Style Aligned Image Generation via Shared Attention

Authors: Amir Hertz, Andrey Voynov, Shlomi Fruchter, Daniel Cohen-Or

What

This paper introduces StyleAligned, a method for generating sets of images with consistent styles from text prompts using pre-trained text-to-image diffusion models.

Why

This paper is important because it offers a new approach to controlling the style of generated images in text-to-image synthesis, which has been a challenging problem. Existing methods often require expensive fine-tuning or struggle to maintain consistency across different prompts, while StyleAligned achieves this without any training or optimization.

How

StyleAligned works by introducing a shared attention mechanism into the diffusion process. When generating a set of images, each image attends to the features of a reference image, typically the first in the batch, during specific layers in the diffusion process. This attention sharing is further enhanced by using Adaptive Instance Normalization (AdaIN) to balance attention flow and improve style alignment.

Result

The paper shows that StyleAligned outperforms existing T2I personalization methods, such as StyleDrop and DreamBooth, in terms of style consistency while maintaining good alignment with text prompts. Notably, it generates more coherent sets of images with shared stylistic elements, as evidenced by both qualitative examples and quantitative metrics using CLIP and DINO embeddings. Furthermore, the method is flexible and can be integrated with other diffusion-based techniques like ControlNet and MultiDiffusion, demonstrating its potential for various applications.

LF

The paper acknowledges limitations in controlling the degree of shape and appearance similarity between generated images and highlights the need for improved diffusion inversion techniques. Future work could focus on these aspects and explore the use of StyleAligned for creating large, style-aligned datasets to train novel text-to-image models.

Abstract

Large-scale Text-to-Image (T2I) models have rapidly gained prominence across creative fields, generating visually compelling outputs from textual prompts.
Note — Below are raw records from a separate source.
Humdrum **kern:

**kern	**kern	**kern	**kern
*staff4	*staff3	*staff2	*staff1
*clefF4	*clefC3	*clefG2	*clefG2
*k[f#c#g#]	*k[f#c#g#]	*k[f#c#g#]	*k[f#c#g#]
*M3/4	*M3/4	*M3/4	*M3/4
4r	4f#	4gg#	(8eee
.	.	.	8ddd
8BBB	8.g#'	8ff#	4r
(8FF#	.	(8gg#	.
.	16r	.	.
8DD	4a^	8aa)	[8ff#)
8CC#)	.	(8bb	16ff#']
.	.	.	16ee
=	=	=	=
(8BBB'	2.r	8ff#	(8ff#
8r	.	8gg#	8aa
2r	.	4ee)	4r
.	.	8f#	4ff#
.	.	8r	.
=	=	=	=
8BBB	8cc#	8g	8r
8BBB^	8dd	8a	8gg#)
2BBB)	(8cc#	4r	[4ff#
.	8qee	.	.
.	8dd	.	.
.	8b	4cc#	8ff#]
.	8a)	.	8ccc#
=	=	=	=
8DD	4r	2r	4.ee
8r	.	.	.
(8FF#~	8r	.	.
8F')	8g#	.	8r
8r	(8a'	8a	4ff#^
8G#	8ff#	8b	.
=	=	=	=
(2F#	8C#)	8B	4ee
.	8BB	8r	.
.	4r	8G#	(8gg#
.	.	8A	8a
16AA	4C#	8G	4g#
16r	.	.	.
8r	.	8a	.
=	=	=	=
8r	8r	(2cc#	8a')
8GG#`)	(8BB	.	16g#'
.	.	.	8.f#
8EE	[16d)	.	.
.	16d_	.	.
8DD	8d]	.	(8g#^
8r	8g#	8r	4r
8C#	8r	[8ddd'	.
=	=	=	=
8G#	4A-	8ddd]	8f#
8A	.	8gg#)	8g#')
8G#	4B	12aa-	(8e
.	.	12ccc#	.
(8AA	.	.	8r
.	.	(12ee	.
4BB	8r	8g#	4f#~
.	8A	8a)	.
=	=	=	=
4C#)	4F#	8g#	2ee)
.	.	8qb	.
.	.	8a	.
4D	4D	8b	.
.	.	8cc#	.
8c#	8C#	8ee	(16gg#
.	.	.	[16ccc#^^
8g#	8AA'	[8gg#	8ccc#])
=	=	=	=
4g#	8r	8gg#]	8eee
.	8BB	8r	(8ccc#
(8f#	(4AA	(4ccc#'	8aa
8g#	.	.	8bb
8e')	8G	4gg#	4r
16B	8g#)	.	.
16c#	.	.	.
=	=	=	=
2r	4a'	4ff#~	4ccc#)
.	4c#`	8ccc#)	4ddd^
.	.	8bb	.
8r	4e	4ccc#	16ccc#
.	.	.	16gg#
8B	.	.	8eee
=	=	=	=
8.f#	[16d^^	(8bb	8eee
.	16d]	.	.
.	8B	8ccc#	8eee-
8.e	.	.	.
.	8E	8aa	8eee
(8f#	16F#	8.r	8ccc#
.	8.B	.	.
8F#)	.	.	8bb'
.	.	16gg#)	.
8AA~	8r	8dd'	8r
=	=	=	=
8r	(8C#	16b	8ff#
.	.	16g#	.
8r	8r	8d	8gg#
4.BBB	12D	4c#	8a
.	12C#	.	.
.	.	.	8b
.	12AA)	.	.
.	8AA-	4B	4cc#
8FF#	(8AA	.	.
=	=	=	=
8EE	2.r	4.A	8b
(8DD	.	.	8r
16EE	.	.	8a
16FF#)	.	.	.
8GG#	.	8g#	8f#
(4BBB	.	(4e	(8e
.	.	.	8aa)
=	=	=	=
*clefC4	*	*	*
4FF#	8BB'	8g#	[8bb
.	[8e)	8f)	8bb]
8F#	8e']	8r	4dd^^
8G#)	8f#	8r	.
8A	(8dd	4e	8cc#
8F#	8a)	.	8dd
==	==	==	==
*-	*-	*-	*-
However, controlling these models to ensure consistent style remains challenging, with existing methods necessitating fine-tuning and manual intervention to disentangle content and style. In this paper, we introduce StyleAligned, a novel technique designed to establish style alignment among a series of generated images. By employing minimal `attention sharing’ during the diffusion process, our method maintains style consistency across images within T2I models. This approach allows for the creation of style-consistent images using a reference style through a straightforward inversion operation. Our method’s evaluation across diverse styles and text prompts demonstrates high-quality synthesis and fidelity, underscoring its efficacy in achieving consistent style across various inputs.